La proposta di legge presentata il 15 marzo scorso da alcuni parlamentari del Movimento 5 stelle (tra i quali l’ex ministro dell’Istruzione Lorenzo Fioramonti) e del gruppo misto, per regolamentare l’uso dei dispositivi elettronici da parte dei minori di 12 anni è un perfetto manuale per l’uso consapevole degli strumenti tecnologici in famiglia. Secondo quanto si legge nella proposta, organizzata in 8 articoli, l’utilizzo dei dispositivi a radiofrequenza (quindi non soltanto smartphone, ma anche tablet e qualsiasi altro device collegato a Internet) sarebbe vietato a) nei primi tre anni di vita b) graduale per non più di un’ora al giorno nella fascia di età da quattro a sei anni, c) non superiore a tre ore giornaliere nella fascia di età da sei a otto anni, d) non superiore a quattro ore giornaliere nella fascia di età da nove a 12 anni.
Indubbiamente un piano esigente, peraltro in linea con quanto indicato nel 2018 dalla Società Italiana di Pediatria, in un documento in cui dava conto delle prime ricerche sugli effetti negativi dell’uso precoce dei dispositivi elettronici in relazione fra l’altro all’apprendimento, alla vista e al sonno.
Il problema è che si tratta appunto di un manuale per genitori, cui spetta l’educazione a un uso sano della tecnologia. Difficile immaginare come possa tradursi in una legge, con tanto di sanzioni, che vanno dai 300 ai 1500 euro per i genitori che non rispettassero le indicazioni d’uso
Un merito del progetto di legge è certamente quello di porre l’attenzione sul problema dell’uso precoce – e inconsapevole – di uno strumento potente come lo smartphone (che proprio Fioramonti aveva definito “un’arma in tasca”). La soluzione giuridica però non può essere quella giusta. Si tratta di una scorciatoia che avrebbe l’effetto di sollevare i genitori dalla propria responsabilità di educatori, anche quando si tratta di tecnologia. Senza citare poi l’impossibilità, nel concreto, di verificare il rispetto di tali regole (come fare a controllare quanto avviene nelle singole case, se non ledendo pesantemente il diritto alla privacy?).
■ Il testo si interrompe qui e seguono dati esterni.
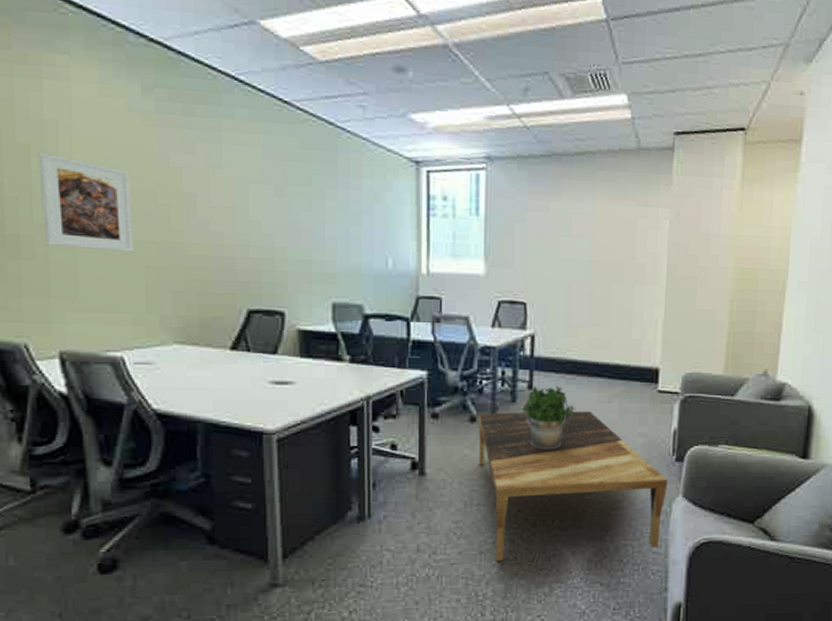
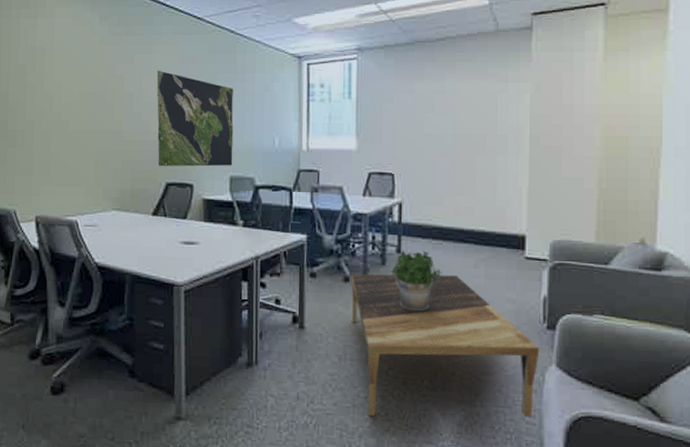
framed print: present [38,152,134,252] -> none [31,69,89,140]
world map: none [229,165,336,291] -> present [156,70,234,167]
Diverso il discorso riguardante la scuola: all’articolo 4 si specifica che l’uso di smartphone e tablet, alle scuole primarie e secondarie di primo grado, sarebbe consentito solo “per finalità didattiche e pedagogiche o per esigenze indifferibili degli alunni” e vietato in tutti gli altri casi. Su questo si dovrebbe cercare di trovare un accordo, seguendo la strada che hanno già intrapreso altri Paesi europei, la Francia in primis, che al momento non pare aver fatto marcia indietro. Segno forse che la direzione è quella giusta.
Una proposta così “estrema” potrebbe avere l’effetto di suscitare un dibattito serio e realistico su un argomento che troppo spesso viene liquidato in modo sbrigativo tacciando di proibizionismo chi propone un uso graduale e moderato degli strumenti tecnologici.